A couple of weeks after that realization, my balance started being all messed up. I got out of my car wearing heels, like I had multiple times each day for the last two years, but this time was different, I couldn't quite walk right. All I could think was "You've got to be kidding me....I have to make it inside to my desk....no matter what." I used to be a gymnast and really thought I had good balance, until now. And when I lost it, I lost it fast. So I switched to flat shoes for work and just did my best. Later on that week I had another new doctor to see who would hopefully give me some answers. I didn't have much faith in her because I was really waiting for my appointment to get into UC Davis, but I agreed to let my mom and step-mom each take me to a doctor that "was a miracle worker" for someone else we knew. I walked into Dr. A's office with my big binder of test results, doctors notes, symptoms, and timeline. She sat down and looked over my stuff for about a minute. Then she very sweetly and softly looked me in the eyes and said, "Elizabeth, I want to run some tests, but I think you have Lyme disease." I had never heard of it before but she provided me and my mom with a little education and I left the doctors office crying tears of joy.
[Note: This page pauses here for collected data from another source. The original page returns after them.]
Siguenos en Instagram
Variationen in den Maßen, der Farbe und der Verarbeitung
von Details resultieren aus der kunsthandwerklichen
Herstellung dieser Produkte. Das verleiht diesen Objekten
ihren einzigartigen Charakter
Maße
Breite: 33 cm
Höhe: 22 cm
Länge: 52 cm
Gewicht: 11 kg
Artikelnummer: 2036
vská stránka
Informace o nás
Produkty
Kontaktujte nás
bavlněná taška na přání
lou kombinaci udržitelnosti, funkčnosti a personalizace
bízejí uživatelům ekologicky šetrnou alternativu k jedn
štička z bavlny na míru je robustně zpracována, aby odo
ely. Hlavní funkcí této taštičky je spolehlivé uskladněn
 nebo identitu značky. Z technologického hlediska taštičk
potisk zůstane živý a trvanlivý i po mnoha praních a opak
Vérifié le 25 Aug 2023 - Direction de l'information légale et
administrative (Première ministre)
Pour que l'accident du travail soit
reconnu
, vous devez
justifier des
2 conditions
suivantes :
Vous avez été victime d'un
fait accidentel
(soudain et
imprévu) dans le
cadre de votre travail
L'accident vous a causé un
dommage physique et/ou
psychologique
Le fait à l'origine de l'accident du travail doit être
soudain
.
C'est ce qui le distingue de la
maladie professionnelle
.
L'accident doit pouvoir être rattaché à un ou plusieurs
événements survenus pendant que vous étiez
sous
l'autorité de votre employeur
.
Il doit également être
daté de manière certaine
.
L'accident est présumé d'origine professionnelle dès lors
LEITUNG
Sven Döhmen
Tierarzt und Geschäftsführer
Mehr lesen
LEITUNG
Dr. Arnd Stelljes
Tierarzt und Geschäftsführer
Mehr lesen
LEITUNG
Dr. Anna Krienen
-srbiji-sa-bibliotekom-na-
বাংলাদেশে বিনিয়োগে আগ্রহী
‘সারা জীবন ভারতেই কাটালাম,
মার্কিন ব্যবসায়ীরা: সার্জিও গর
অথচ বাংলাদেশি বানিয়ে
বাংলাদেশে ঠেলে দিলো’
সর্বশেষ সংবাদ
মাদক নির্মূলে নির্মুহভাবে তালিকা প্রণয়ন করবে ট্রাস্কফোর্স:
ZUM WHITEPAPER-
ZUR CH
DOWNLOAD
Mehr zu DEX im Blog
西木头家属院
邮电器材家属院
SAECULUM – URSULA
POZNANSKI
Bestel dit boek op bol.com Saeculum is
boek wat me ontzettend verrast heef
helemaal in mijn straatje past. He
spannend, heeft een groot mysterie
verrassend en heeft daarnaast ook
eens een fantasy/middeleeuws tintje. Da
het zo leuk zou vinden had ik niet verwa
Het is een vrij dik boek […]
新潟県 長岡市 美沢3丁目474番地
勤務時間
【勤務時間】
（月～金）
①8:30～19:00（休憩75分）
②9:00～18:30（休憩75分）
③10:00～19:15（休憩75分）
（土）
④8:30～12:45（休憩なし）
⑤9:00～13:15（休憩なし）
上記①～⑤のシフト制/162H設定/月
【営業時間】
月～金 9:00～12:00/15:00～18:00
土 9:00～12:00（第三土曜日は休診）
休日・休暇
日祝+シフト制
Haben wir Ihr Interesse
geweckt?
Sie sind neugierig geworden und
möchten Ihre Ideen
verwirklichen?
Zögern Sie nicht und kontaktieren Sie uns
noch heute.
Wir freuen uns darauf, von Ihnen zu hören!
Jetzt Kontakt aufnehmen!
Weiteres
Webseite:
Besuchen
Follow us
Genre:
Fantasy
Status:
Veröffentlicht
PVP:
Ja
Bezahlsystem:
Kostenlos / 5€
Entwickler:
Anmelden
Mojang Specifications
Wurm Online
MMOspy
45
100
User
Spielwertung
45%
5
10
I actually had an answer and it made sense! I started my Lyme treatment that day November 9, 2010 with oral antibiotics. We proceeded with the blood work through Igenex and I tested positive for Lyme. All my bizarre symptoms had a name! I wasn't crazy! I was angry at my other doctors for not knowing about Lyme, but I learned that it is considered an "East coast disease" so most doctors aren't trained or educated about it, therefore, I couldn't be too upset with them.
The next thirty days were scary. I lost about 10 pounds because the medicine made me extremely sick. I couldn't leave my house. I remember a phone call with my mom where I told her I really needed to go grocery shopping and she assumed it was because I couldn't afford groceries so she offered to pay for them.....I told her it wasn't a financial issue it was that my body was so weak I literally couldn't get out of bed to go to the grocery store. I called in sick many days at work and finally just used FMLA to stop going to work. My co-workers didn't really know what was going on with me but they were all very concerned and everyone donated PTO to me so I would receive a full paycheck even if I wasn't working. It was such a huge blessing. As a family we all decided it was best for me to move back to Minden to live with my parents. We still had our rental house in Reno which Justin stayed in during the week to go to work and school and he would visit me on the weekends. I had multiple people helping me get my medicine in and helping me to eat regularly. As December rolled around I was Christmas shopping from a wheelchair. I was very sick, but finally everyone now understood. It breaks my heart that anyone else would have to go through this disease. Justin has told me many times that I can't just disregard years and years of medical research and not everyone has Lyme disease. I understand that, and I really agree. On the other hand, people all over the world go years without a diagnosis that have any combination of these symptoms and the one commonality between them is often the Lyme spirochete, Borrelia burgdorferi. I don't wish this disease or any similar disease on anyone.